Her solicitor, Mr Bullen, was able to see her first thing the next morning. He studied the notice she had been served with and sighed. ‘Yes, I’m afraid it’s in order. Your mother was warned that this could happen some day.’
‘My mother, Trixie…knew that there was a risk of this? She never mentioned it to me. I don’t understand,’ Prudence protested, her eyes shadowed by the horrible sleepless night of worry she had endured.
‘As you know, my colleague, who handled your late mother’s estate, retired last year. He may well have assumed that your mother had already explained the intricacies of your position and that you understood the problems.’
‘I thought I did, but I obviously didn’t. I knew that I would never own Craighill Farm. But I believed that it was mine to use for my lifetime.’
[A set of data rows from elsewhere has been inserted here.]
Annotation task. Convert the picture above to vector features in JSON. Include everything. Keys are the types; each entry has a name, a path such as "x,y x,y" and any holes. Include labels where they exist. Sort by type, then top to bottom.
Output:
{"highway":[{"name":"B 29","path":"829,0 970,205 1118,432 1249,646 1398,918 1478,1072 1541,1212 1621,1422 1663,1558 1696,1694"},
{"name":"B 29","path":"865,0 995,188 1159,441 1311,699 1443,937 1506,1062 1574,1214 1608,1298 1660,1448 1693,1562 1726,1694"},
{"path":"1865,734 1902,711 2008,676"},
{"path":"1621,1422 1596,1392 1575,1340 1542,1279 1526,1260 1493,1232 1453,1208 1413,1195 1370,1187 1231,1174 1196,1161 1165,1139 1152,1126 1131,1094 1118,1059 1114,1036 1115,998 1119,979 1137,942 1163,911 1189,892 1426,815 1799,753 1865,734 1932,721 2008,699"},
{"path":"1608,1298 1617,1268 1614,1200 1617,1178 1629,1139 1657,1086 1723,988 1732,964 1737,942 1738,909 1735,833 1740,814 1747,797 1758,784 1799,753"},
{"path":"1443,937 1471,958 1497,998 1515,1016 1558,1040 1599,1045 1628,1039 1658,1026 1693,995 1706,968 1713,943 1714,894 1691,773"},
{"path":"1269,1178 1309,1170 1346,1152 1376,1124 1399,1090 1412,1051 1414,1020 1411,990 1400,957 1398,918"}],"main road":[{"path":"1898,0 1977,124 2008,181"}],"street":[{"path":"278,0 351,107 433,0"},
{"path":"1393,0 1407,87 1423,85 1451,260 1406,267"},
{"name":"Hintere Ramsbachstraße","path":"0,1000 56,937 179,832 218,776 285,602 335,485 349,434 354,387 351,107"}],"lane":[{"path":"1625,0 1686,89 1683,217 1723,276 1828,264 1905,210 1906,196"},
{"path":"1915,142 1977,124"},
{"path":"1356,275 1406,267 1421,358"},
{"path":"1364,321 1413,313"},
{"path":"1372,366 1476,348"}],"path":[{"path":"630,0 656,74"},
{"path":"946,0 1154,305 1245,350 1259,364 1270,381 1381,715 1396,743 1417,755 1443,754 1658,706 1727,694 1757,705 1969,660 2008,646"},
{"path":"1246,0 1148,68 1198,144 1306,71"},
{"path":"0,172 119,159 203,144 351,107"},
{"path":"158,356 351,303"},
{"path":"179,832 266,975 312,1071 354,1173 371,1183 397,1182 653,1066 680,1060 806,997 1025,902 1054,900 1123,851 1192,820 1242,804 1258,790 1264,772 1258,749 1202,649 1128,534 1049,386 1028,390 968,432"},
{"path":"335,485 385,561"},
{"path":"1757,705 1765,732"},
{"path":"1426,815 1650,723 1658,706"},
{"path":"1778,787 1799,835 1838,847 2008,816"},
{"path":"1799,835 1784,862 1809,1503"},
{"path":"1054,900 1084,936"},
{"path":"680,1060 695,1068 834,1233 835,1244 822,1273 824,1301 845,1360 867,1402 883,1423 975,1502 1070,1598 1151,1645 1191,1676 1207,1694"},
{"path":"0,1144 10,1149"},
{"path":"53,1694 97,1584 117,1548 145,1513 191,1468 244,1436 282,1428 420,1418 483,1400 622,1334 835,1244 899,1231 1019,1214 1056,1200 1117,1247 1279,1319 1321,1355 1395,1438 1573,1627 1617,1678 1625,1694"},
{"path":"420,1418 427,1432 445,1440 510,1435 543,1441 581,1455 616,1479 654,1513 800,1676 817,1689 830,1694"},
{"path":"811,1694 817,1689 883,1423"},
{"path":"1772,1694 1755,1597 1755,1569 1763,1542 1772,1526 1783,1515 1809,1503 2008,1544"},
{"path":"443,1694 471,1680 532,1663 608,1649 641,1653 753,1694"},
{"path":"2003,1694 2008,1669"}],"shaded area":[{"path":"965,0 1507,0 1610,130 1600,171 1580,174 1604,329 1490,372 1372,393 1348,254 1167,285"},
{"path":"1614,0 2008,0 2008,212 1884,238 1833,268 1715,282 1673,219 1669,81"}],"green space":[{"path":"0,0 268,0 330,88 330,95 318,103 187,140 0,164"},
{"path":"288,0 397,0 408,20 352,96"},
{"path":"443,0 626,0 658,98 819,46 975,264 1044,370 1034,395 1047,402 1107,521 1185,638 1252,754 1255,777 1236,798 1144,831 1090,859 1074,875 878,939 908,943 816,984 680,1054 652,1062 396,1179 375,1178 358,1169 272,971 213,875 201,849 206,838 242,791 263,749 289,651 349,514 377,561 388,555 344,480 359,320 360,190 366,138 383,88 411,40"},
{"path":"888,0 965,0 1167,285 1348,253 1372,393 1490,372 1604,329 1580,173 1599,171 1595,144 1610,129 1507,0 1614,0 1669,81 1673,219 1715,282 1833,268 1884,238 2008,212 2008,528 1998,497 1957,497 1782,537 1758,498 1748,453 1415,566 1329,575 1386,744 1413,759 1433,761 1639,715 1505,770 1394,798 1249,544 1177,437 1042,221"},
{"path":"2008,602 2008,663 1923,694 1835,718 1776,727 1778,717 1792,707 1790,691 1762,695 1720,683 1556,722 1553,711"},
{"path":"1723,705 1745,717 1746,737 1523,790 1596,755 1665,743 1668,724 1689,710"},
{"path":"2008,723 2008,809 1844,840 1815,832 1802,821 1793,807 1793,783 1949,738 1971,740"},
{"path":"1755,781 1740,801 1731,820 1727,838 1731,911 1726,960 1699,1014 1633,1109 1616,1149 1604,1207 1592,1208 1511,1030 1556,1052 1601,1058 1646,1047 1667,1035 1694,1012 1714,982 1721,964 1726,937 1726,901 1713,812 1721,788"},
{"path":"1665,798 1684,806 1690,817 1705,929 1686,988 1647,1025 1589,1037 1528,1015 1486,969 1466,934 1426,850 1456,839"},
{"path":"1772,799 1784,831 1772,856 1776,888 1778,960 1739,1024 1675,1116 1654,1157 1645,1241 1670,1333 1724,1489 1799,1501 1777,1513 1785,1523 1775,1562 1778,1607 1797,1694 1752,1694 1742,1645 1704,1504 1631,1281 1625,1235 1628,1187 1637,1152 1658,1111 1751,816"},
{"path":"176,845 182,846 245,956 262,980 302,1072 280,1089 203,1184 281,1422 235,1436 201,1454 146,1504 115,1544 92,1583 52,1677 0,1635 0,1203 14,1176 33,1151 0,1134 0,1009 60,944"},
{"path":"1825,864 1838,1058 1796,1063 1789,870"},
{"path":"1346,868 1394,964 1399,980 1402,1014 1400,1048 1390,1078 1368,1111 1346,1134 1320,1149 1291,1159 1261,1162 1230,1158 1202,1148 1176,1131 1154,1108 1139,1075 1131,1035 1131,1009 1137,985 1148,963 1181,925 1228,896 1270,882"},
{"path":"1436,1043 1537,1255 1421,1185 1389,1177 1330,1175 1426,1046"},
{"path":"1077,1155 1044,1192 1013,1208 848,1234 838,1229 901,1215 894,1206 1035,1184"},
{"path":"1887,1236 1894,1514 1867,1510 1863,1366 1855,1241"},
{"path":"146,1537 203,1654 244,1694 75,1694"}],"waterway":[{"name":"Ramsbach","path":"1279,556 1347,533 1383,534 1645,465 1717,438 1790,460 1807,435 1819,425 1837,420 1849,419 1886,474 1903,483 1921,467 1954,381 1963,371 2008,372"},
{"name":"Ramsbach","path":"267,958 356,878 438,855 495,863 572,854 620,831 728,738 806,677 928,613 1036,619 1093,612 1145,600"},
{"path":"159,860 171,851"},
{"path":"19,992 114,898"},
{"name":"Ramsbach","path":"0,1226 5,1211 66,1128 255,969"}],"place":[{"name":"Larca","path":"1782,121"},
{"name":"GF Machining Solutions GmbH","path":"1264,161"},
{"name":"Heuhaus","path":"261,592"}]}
‘The farm belongs to your grandfather and he has always had the right to ask you to vacate the property so that it can be sold. The agreement by which your mother acquired the right to live at Craighill was extremely complex. In it, however, your grandfather, Theo Demakis, clearly reserved the right to put an end to the agreement at any time and he has now chosen to exercise that option.’ The solicitor surveyed his client with a curiosity he could not conceal. ‘Of course you could purchase Craighill Farm for your own use and that would soon settle the problem.’
Prudenc
e stretched her mouth into as good a semblance of an unconcerned smile as she could manage. She was fully conscious that while she carried the name Angelis a plea of poverty was unlikely to receive a sympathetic hearing. She walked slowly back out to her battered four-wheel-drive. She felt traumatised. She was to move out of the farm within the month. It was a bad moment to appreciate that, whenever trouble loomed on her horizon, she was accustomed to phoning Nik. He had always been her first port of call in a tight corner and his advice and guidance had proved invaluable a dozen times in the past. But she couldn’t phone Nik for support this time, could she?
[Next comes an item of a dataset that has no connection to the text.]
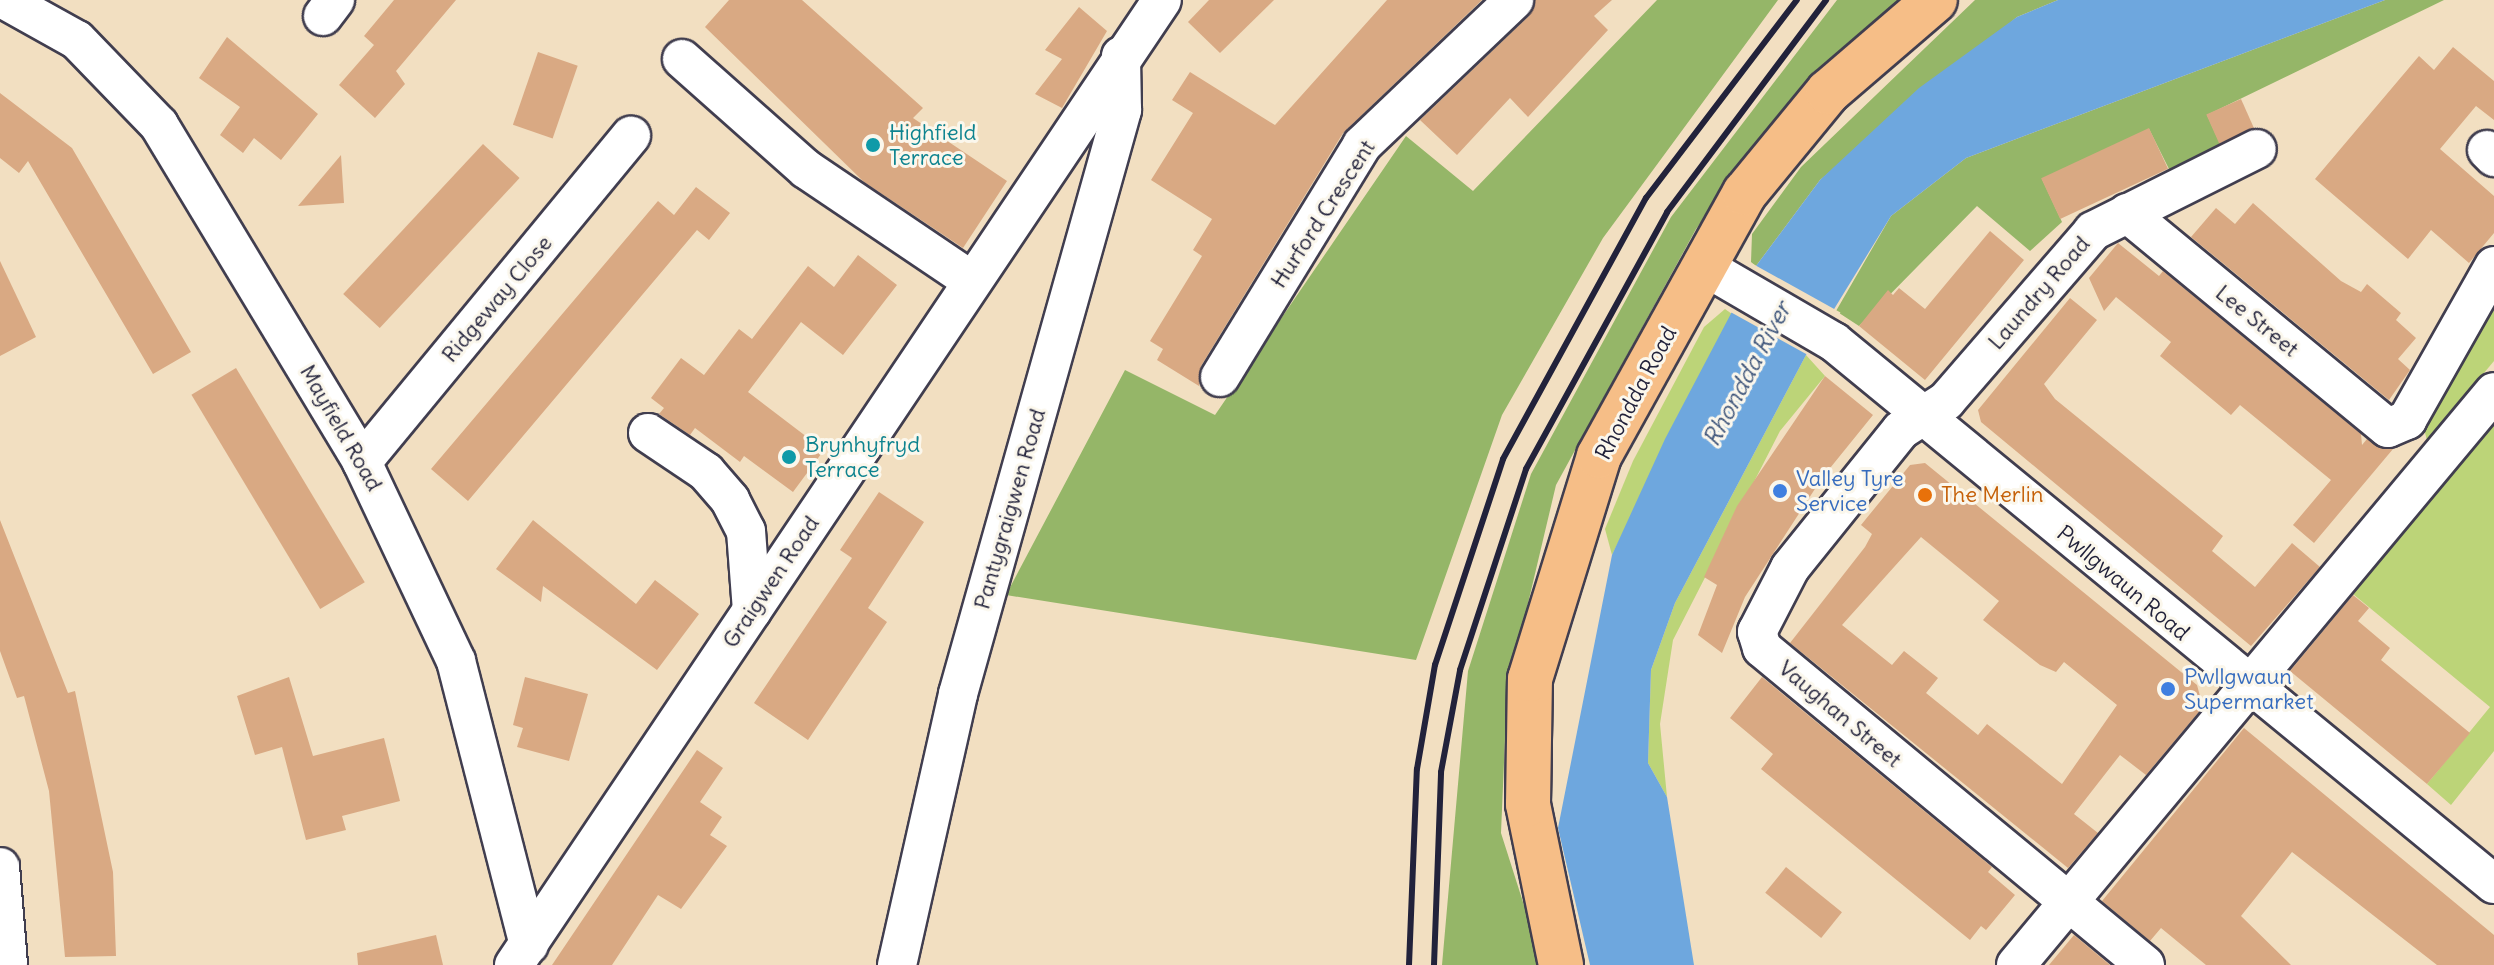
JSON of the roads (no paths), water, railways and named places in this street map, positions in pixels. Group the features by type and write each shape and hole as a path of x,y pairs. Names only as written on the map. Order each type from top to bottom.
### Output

There was certainly no point contacting her Greek grandfather, who had made his animosity clear with a speed and a ferocity that appalled her. Evidently, her decision to divorce Nik had been the last straw. In her ignorance she had believed that her father, Apollo, had funded the purchase of the farm and that it would be her home until the end of her days. The truth had come as a severe shock. Why should her grandfather let her continue to live in his property when as far as he was concerned she was a rubbish granddaughter? Theo Demakis owed her nothing, she conceded wretchedly.
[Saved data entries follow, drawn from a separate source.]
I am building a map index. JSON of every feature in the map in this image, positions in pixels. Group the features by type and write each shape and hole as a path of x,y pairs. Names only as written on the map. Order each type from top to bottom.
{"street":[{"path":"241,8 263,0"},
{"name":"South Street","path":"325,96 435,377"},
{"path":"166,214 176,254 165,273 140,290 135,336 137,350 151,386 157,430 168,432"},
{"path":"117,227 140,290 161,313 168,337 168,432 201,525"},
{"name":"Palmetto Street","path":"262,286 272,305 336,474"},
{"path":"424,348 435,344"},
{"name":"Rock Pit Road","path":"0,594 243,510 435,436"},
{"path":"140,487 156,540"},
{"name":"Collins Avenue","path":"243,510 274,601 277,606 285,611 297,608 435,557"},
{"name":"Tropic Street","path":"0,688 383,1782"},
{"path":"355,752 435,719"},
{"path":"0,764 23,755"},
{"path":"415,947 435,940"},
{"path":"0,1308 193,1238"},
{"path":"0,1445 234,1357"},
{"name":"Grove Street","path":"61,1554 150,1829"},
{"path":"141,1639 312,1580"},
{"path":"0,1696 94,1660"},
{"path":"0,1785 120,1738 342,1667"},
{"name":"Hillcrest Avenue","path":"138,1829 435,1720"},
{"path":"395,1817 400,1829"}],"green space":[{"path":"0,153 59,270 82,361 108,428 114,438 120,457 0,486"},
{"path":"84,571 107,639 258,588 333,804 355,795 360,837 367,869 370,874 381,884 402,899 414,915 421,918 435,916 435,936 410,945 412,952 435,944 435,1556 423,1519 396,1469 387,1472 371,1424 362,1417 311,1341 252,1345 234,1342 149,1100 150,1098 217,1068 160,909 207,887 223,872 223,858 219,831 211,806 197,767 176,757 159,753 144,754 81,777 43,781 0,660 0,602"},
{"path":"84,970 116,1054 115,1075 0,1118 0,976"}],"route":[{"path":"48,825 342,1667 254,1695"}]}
In less than a month, every animal in the sanctuary would be homeless. It was as if a bomb had exploded under her tidy little world. With it went all her dreams. To think she had believed that she was financially secure enough to contemplate single-parenthood! Only now did she see that her freedom from having to pay either rent or a mortgage had been the foundation of her security and that without that advantage all her plans came apart at the seams.
But she was being horribly selfish when all she could think about were her own problems, she acknowledged guiltily. Dottie and Sam Trent lived at Craighill as well. Where would they move to? She had let the cottage to them and cheerfully assured them that they could live there for as long as they liked. She felt sick at that recollection.